Data Scarcity and Annotation Cost: Especially in high-mix, low-volume industries, collecting enough defect cases for statistically robust training and benchmarking remains a limiting factor.

6. Benchmarking Practices and Dataset Accessibility

Best practices in CQA dataset design are exemplified by:

PRISMA-driven systematic reviews to survey and collate benchmarks for defect detection research (2406.07694).
Careful train/test/validation splits done via similarity graphs, cycle-based or content-based hashing, and deduplication (VISION Datasets) to prevent data leakage and overfitting.
Community involvement through open-source licensing and challenge competitions, facilitating both academic progress and industrial feedback loops (e.g., VISION, FailureSensorIQ).
Annotation, evaluation scripts, and code being released alongside datasets, ensuring transparency and reproducibility (see links in dataset documentation).

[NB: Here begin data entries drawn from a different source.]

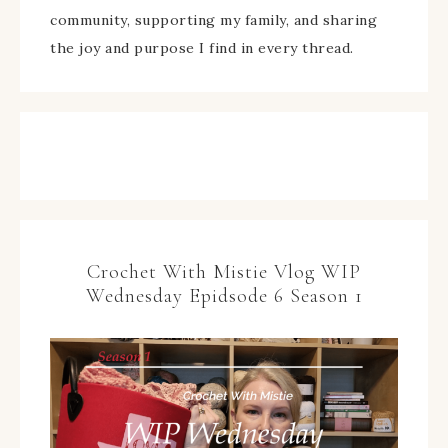
community, supporting my family, and sharing
the joy and purpose I find in every thread.
Crochet With Mistie Vlog WIP
Wednesday Epidsode 6 Season 1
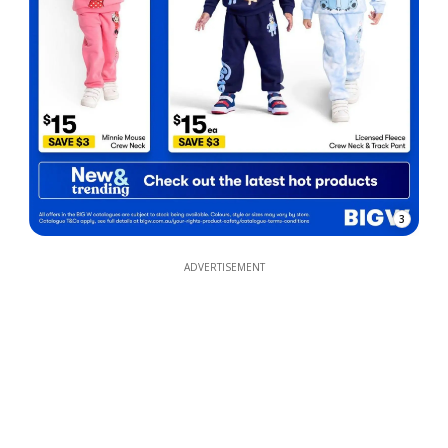
3
ADVERTISEMENT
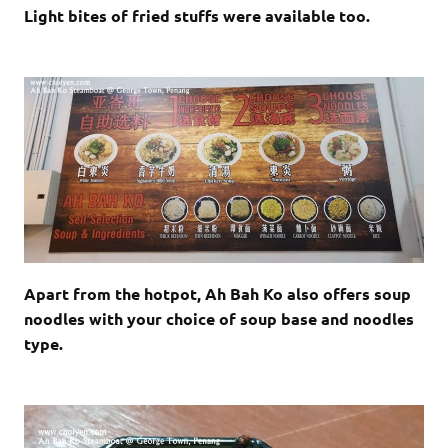
Light bites of fried stuffs were available too.
Apart from the hotpot, Ah Bah Ko also offers soup
noodles with your choice of soup base and noodles
type.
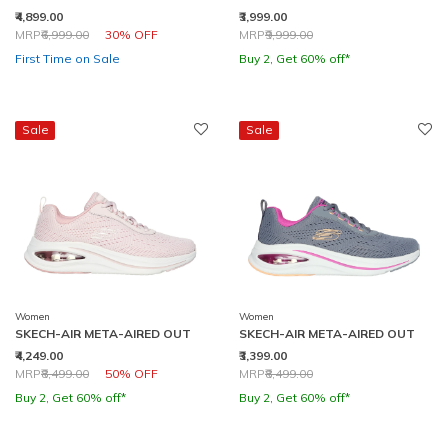
₹4,899.00
₹3,999.00
Price reduced from
to
Price reduced from
to
MRP
₹6,999.00
30% OFF
MRP
₹9,999.00
First Time on Sale
Buy 2, Get 60% off*
Sale
Sale
Women
Women
SKECH-AIR META-AIRED OUT
SKECH-AIR META-AIRED OUT
₹4,249.00
₹3,399.00
Price reduced from
to
Price reduced from
to
MRP
₹8,499.00
50% OFF
MRP
₹8,499.00
Buy 2, Get 60% off*
Buy 2, Get 60% off*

A trend towards larger, more realistic, and multi-faceted datasets—with comprehensive annotation, perfect alignment to industrial scenarios, and transparent metrics—has rendered industrial CQA benchmarking a robust and evolving field.

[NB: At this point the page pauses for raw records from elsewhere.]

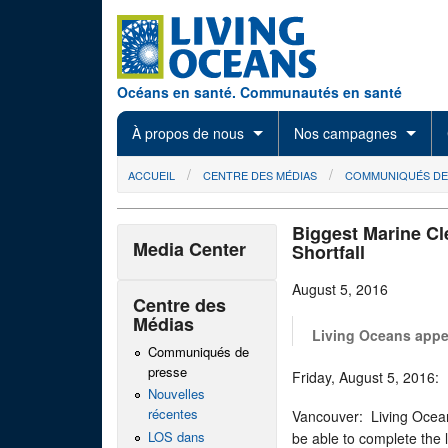
Skip to main content
Océans en santé. Communautés en santé
À propos de nous
Nos campagnes
You are here
ACCUEIL
CENTRE DES MÉDIAS
COMMUNIQUÉS DE
Biggest Marine Cl
Media Center
Shortfall
August 5, 2016
Centre des
Médias
Living Oceans appea
Communiqués de
presse
Friday, August 5, 201
Nouvelles
récentes
Vancouver: Living Ocean
LOS dans
be able to complete the 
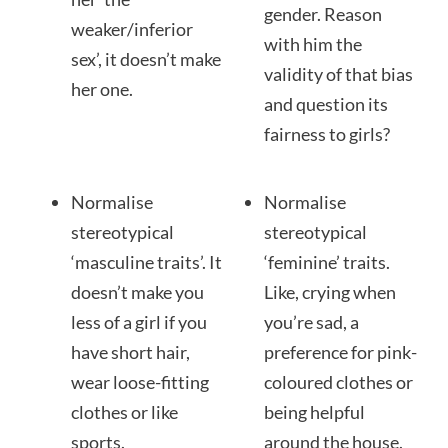
gender. Reason
weaker/inferior
with him the
sex’, it doesn’t make
validity of that bias
her one.
and question its
fairness to girls?
Normalise
Normalise
stereotypical
stereotypical
‘masculine traits’. It
‘feminine’ traits.
doesn’t make you
Like, crying when
less of a girl if you
you’re sad, a
have short hair,
preference for pink-
wear loose-fitting
coloured clothes or
clothes or like
being helpful
sports.
around the house.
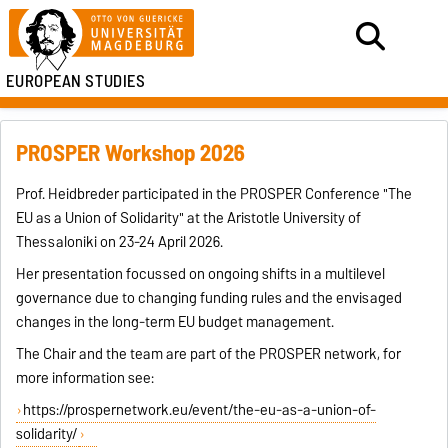
EUROPEAN STUDIES
PROSPER Workshop 2026
Prof. Heidbreder participated in the PROSPER Conference "The
EU as a Union of Solidarity" at the Aristotle University of
Thessaloniki on 23-24 April 2026.
Her presentation focussed on ongoing shifts in a multilevel
governance due to changing funding rules and the envisaged
changes in the long-term EU budget management.
The Chair and the team are part of the PROSPER network, for
more information see:
https://prospernetwork.eu/event/the-eu-as-a-union-of-
solidarity/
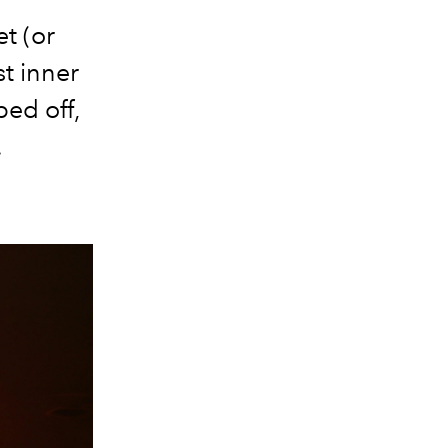
t (or
st inner
ped off,
.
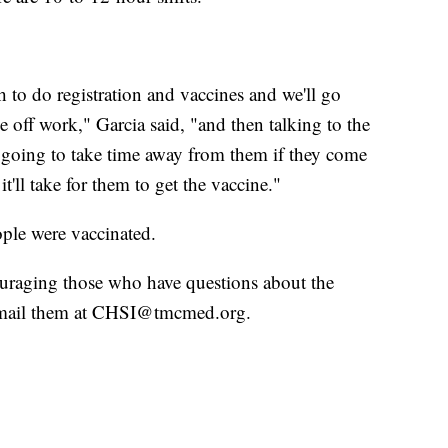
to do registration and vaccines and we'll go
 off work," Garcia said, "and then talking to the
t going to take time away from them if they come
it'll take for them to get the vaccine."
ople were vaccinated.
ouraging those who have questions about the
 email them at CHSI@tmcmed.org.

Industrial CQA datasets are central artifacts enabling controlled development, rigorous benchmarking, and effective deployment of AI-driven quality assurance systems in modern production. Their progression mirrors advances in computing, sensing, and annotation capability, and addresses the growing demand for transparency, explainability, and reliability in industrial automation. Datasets reviewed here—ranging from classic steel surface benchmarks, through multi-modal smart factory streams, to challenging internal defect and knowledge reasoning corpora—provide the empirical and algorithmic grounding necessary for the next generation of automated industrial quality assurance solutions.